I know how to perform Rz rotations with the least amount of T gates, eg by using Efficient Clifford+T approximation of single-qubit operators by Peter Selinger. Similarly, one could use H Rz H to perform an Rx rotation. This seems to me like a simple question, what gate should one use to perform Ry using a single Rz + Clifford gates?

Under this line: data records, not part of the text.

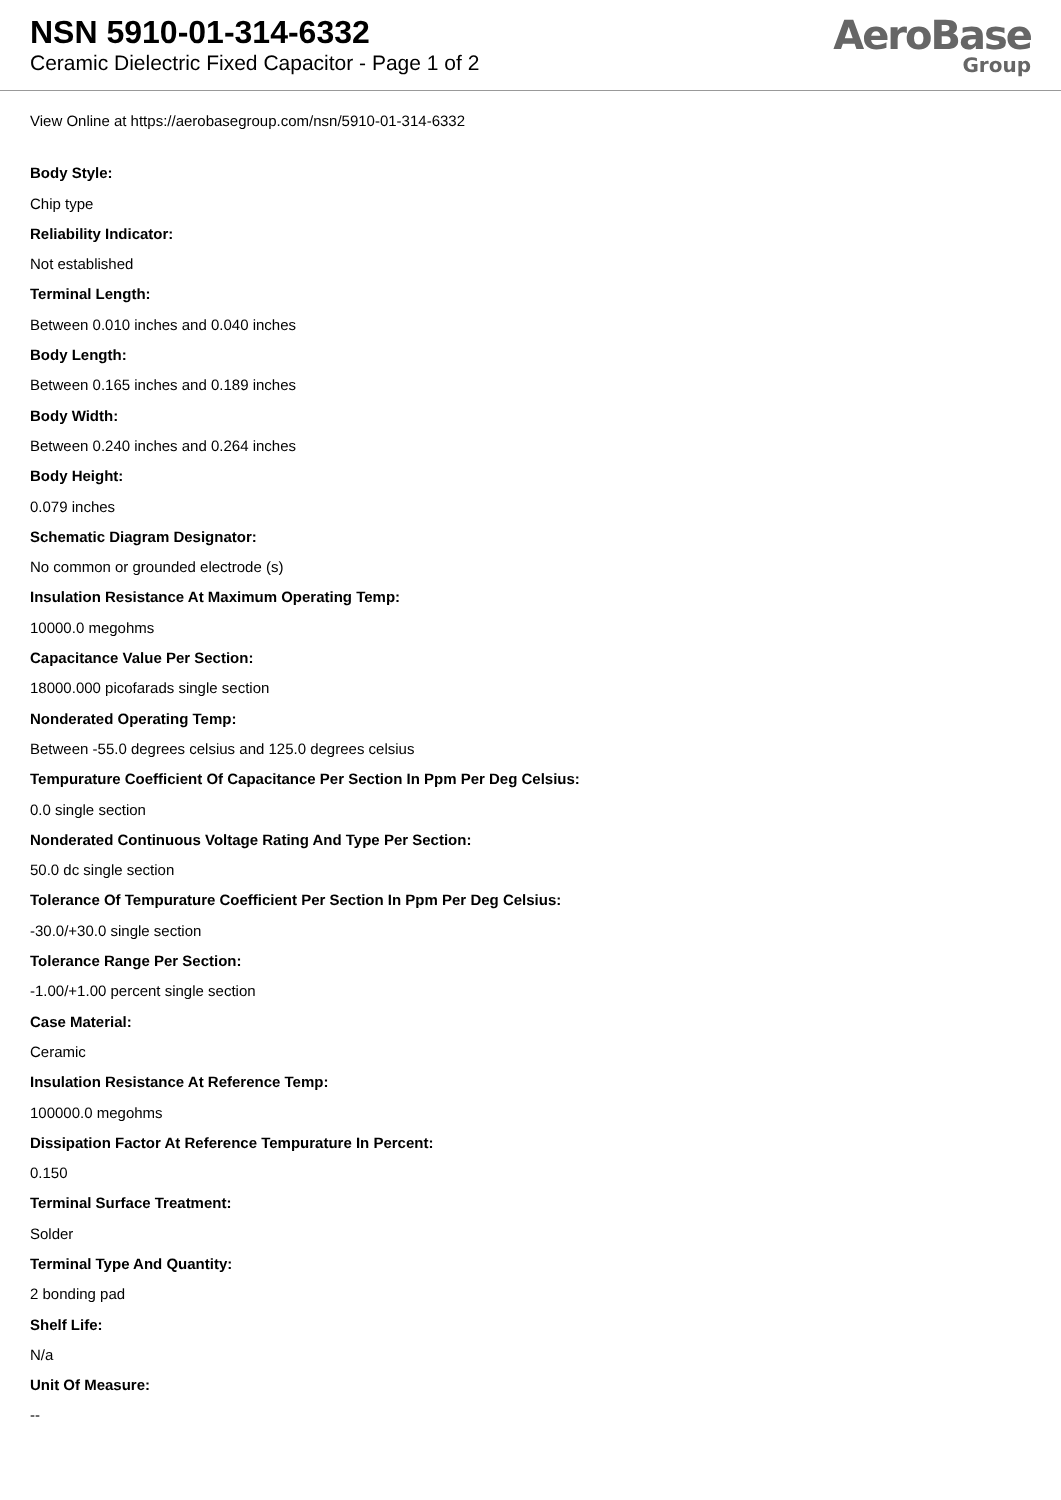NSN 5910-01-314-6332
Ceramic Dielectric Fixed Capacitor - Page 1 of 2
AeroBase
Group
View Online at https://aerobasegroup.com/nsn/5910-01-314-6332
Body Style:
Chip type
Reliability Indicator:
Not established
Terminal Length:
Between 0.010 inches and 0.040 inches
Body Length:
Between 0.165 inches and 0.189 inches
Body Width:
Between 0.240 inches and 0.264 inches
Body Height:
0.079 inches
Schematic Diagram Designator:
No common or grounded electrode (s)
Insulation Resistance At Maximum Operating Temp:
10000.0 megohms
Capacitance Value Per Section:
18000.000 picofarads single section
Nonderated Operating Temp:
Between -55.0 degrees celsius and 125.0 degrees celsius
Tempurature Coefficient Of Capacitance Per Section In Ppm Per Deg Celsius:
0.0 single section
Nonderated Continuous Voltage Rating And Type Per Section:
50.0 dc single section
Tolerance Of Tempurature Coefficient Per Section In Ppm Per Deg Celsius:
-30.0/+30.0 single section
Tolerance Range Per Section:
-1.00/+1.00 percent single section
Case Material:
Ceramic
Insulation Resistance At Reference Temp:
100000.0 megohms
Dissipation Factor At Reference Tempurature In Percent:
0.150
Terminal Surface Treatment:
Solder
Terminal Type And Quantity:
2 bonding pad
Shelf Life:
N/a
Unit Of Measure:
--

The phase gate $$S=\begin{pmatrix}1&0\\0&i\end{pmatrix}=\sqrt{\sigma_z}$$ satisfies $$S\sigma_x S^\dagger=\sigma_y,$$ where $$\sigma_i$$ are the Pauli matrices. So, once you know that $$R_x=H R_z H$$, you can immediately find $$R_y=SH R_z HS^\dagger.$$

You can also do $$R_y=-S^\dagger H R_z HS.$$

• Have you mixed up your subscripts on the last couple of lines? ($R_x=HR_zH$ and $R_y=SR_xS^\dagger$? (Note, also, that I don't think you need the -ve sign) May 27, 2021 at 6:37
• Thanks a lot for your answer! I am confused by something though, if $S = \sqrt{\sigma_z}$ then doing $S R_z S$ should make $R_z$ commute with $S$ and therefore the result is diagonal, which need not to be $R_x$. I think what you meant is $$S^\dagger R_y S = R_x$$ (I've checked it computationally). Had not seen the previous comment, sorry. May 27, 2021 at 10:43
• Major typos, sorry about all of that - edits should suffice May 27, 2021 at 13:58

There's a bunch of single Clifford gate types that you can use.

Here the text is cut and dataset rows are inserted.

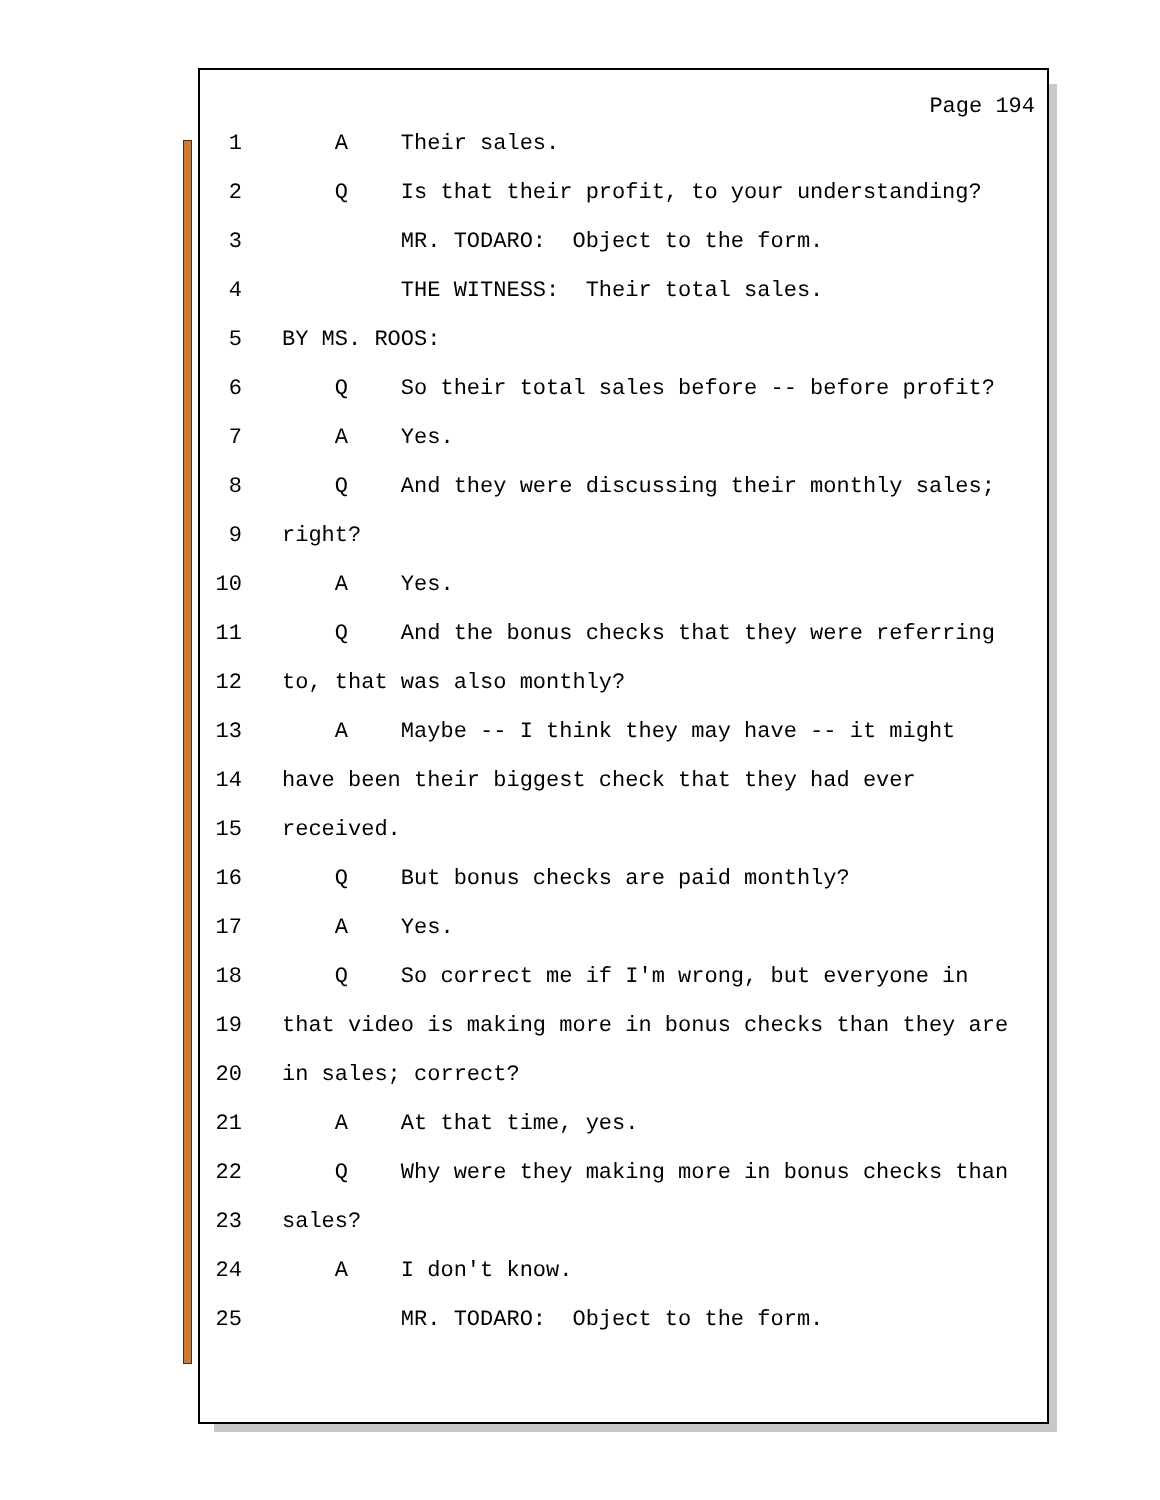Page 194
1 A Their sales.
2 Q Is that their profit, to your understanding?
3 MR. TODARO: Object to the form.
4 THE WITNESS: Their total sales.
5 BY MS. ROOS:
6 Q So their total sales before -- before profit?
7 A Yes.
8 Q And they were discussing their monthly sales;
9 right?
10 A Yes.
11 Q And the bonus checks that they were referring
12 to, that was also monthly?
13 A Maybe -- I think they may have -- it might
14 have been their biggest check that they had ever
15 received.
16 Q But bonus checks are paid monthly?
17 A Yes.
18 Q So correct me if I'm wrong, but everyone in
19 that video is making more in bonus checks than they are
20 in sales; correct?
21 A At that time, yes.
22 Q Why were they making more in bonus checks than
23 sales?
24 A I don't know.
25 MR. TODARO: Object to the form.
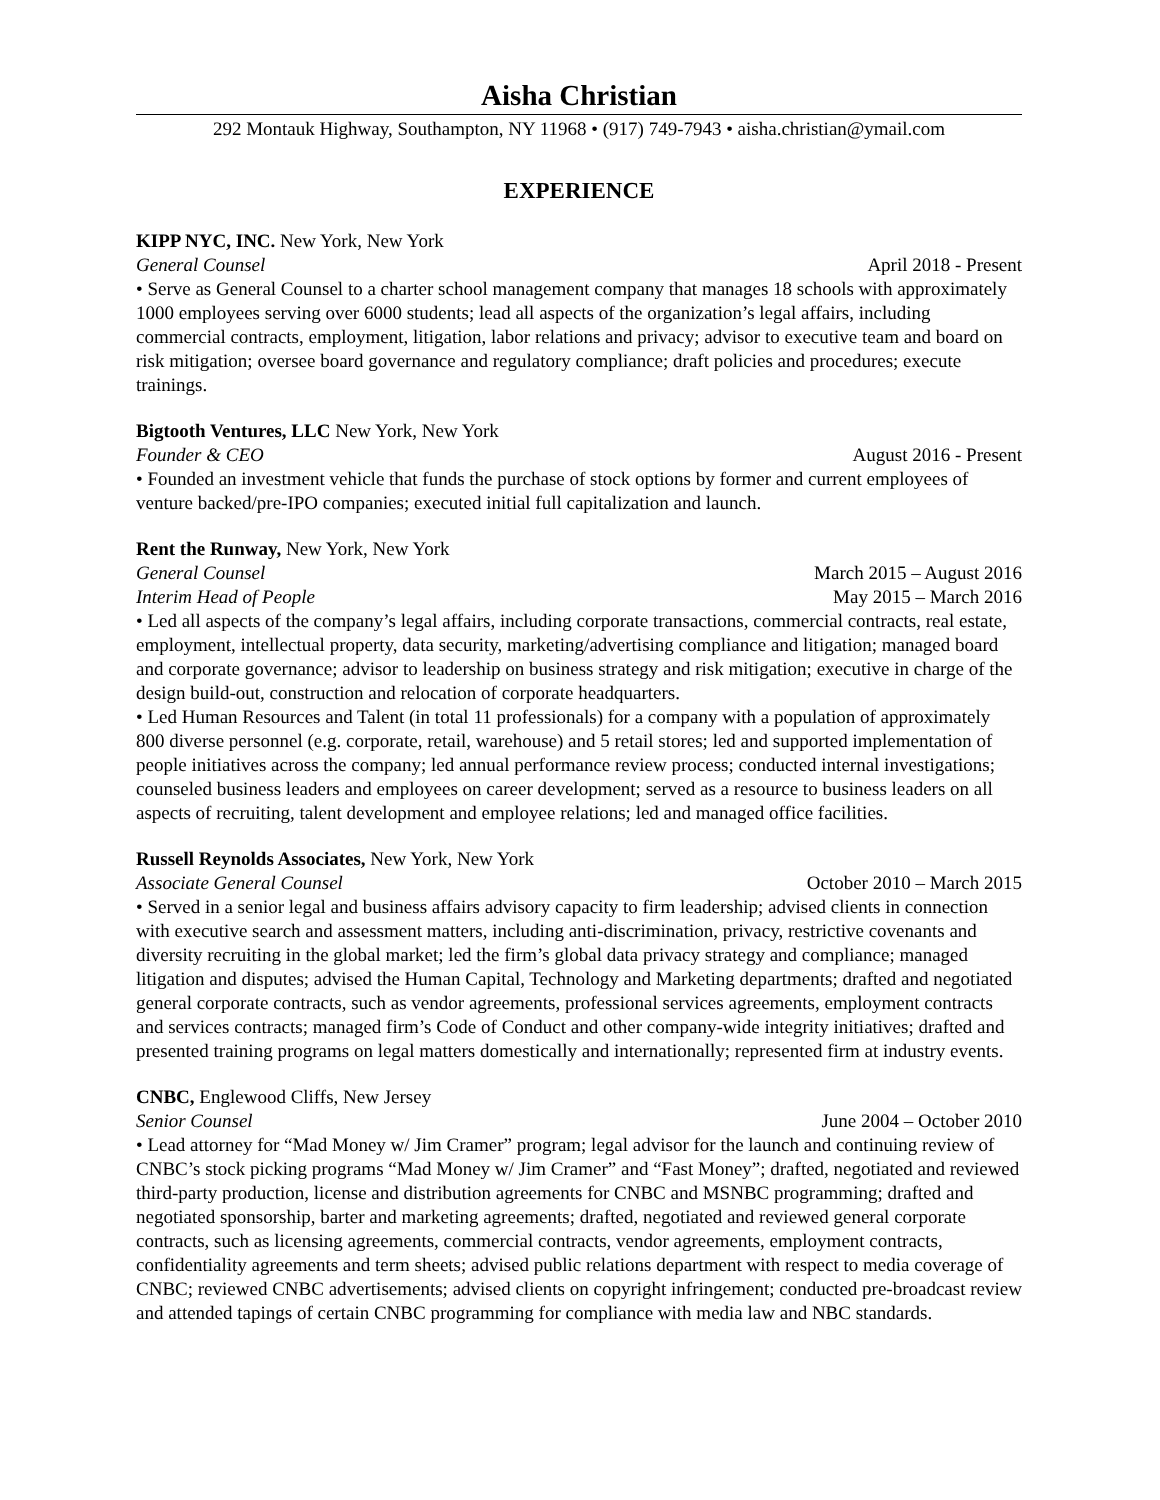Aisha Christian
292 Montauk Highway, Southampton, NY 11968 • (917) 749-7943 • aisha.christian@ymail.com
EXPERIENCE
KIPP NYC, INC. New York, New York
General Counsel April 2018 - Present
• Serve as General Counsel to a charter school management company that manages 18 schools with approximately 1000 employees serving over 6000 students; lead all aspects of the organization’s legal affairs, including commercial contracts, employment, litigation, labor relations and privacy; advisor to executive team and board on risk mitigation; oversee board governance and regulatory compliance; draft policies and procedures; execute trainings.
Bigtooth Ventures, LLC New York, New York
Founder & CEO August 2016 - Present
• Founded an investment vehicle that funds the purchase of stock options by former and current employees of venture backed/pre-IPO companies; executed initial full capitalization and launch.
Rent the Runway, New York, New York
General Counsel March 2015 – August 2016
Interim Head of People May 2015 – March 2016
• Led all aspects of the company’s legal affairs, including corporate transactions, commercial contracts, real estate, employment, intellectual property, data security, marketing/advertising compliance and litigation; managed board and corporate governance; advisor to leadership on business strategy and risk mitigation; executive in charge of the design build-out, construction and relocation of corporate headquarters.
• Led Human Resources and Talent (in total 11 professionals) for a company with a population of approximately 800 diverse personnel (e.g. corporate, retail, warehouse) and 5 retail stores; led and supported implementation of people initiatives across the company; led annual performance review process; conducted internal investigations; counseled business leaders and employees on career development; served as a resource to business leaders on all aspects of recruiting, talent development and employee relations; led and managed office facilities.
Russell Reynolds Associates, New York, New York
Associate General Counsel October 2010 – March 2015
• Served in a senior legal and business affairs advisory capacity to firm leadership; advised clients in connection with executive search and assessment matters, including anti-discrimination, privacy, restrictive covenants and diversity recruiting in the global market; led the firm’s global data privacy strategy and compliance; managed litigation and disputes; advised the Human Capital, Technology and Marketing departments; drafted and negotiated general corporate contracts, such as vendor agreements, professional services agreements, employment contracts and services contracts; managed firm’s Code of Conduct and other company-wide integrity initiatives; drafted and presented training programs on legal matters domestically and internationally; represented firm at industry events.
CNBC, Englewood Cliffs, New Jersey
Senior Counsel June 2004 – October 2010
• Lead attorney for “Mad Money w/ Jim Cramer” program; legal advisor for the launch and continuing review of CNBC’s stock picking programs “Mad Money w/ Jim Cramer” and “Fast Money”; drafted, negotiated and reviewed third-party production, license and distribution agreements for CNBC and MSNBC programming; drafted and negotiated sponsorship, barter and marketing agreements; drafted, negotiated and reviewed general corporate contracts, such as licensing agreements, commercial contracts, vendor agreements, employment contracts, confidentiality agreements and term sheets; advised public relations department with respect to media coverage of CNBC; reviewed CNBC advertisements; advised clients on copyright infringement; conducted pre-broadcast review and attended tapings of certain CNBC programming for compliance with media law and NBC standards.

$$R_y(\theta) = \sqrt{X} \sqrt{X} \sqrt{X} R_z(\theta) \sqrt{X}$$ where $$\sqrt{X} = HSH$$ is a 90 degree rotation around X.

$$R_y(\theta) = C_{XYZ} R_z(\theta) C_{XYZ} C_{XYZ}$$ where $$C_{XYZ} = (iI + X + Y + Z)/2$$ is a 120 degree rotation around X+Y+Z.

$$R_y(\theta) = H_{YZ} R_z(\theta) H_{YZ}$$ where $$H_{YZ} = (Y + Z)/\sqrt{2}$$ is a 180 degree rotation around Y+Z.

There's no Clifford gate $$U$$ with the property that $$U R_z(\theta)$$ = $$R_y(\theta)$$. This is obvious because $$Y$$ basis interactions should commute with $$R_y(\theta)$$ but when crossing $$Y$$ over $$U R_z(\theta)$$ the $$R_z(\theta)$$ moves the $$Y$$'s rotation axis to something arbitrary (not a Clifford operation anymore) and a Clifford $$U$$ can't get it back to where it should be.

You can also do it with two qubit gates. E.g. if you have an ancilla in the $$|0\rangle$$ state:

$$R_{Y_{target}}(\theta) = \text{Control}(Y_{target}, X_{ancilla}) R_{Z_{ancilla}}(\theta) \text{Control}(Y_{target}, X_{ancilla})$$ where $$\text{Control}(Y, X)$$ applies an X to the target when the control is in the $$|-i\rangle$$ state.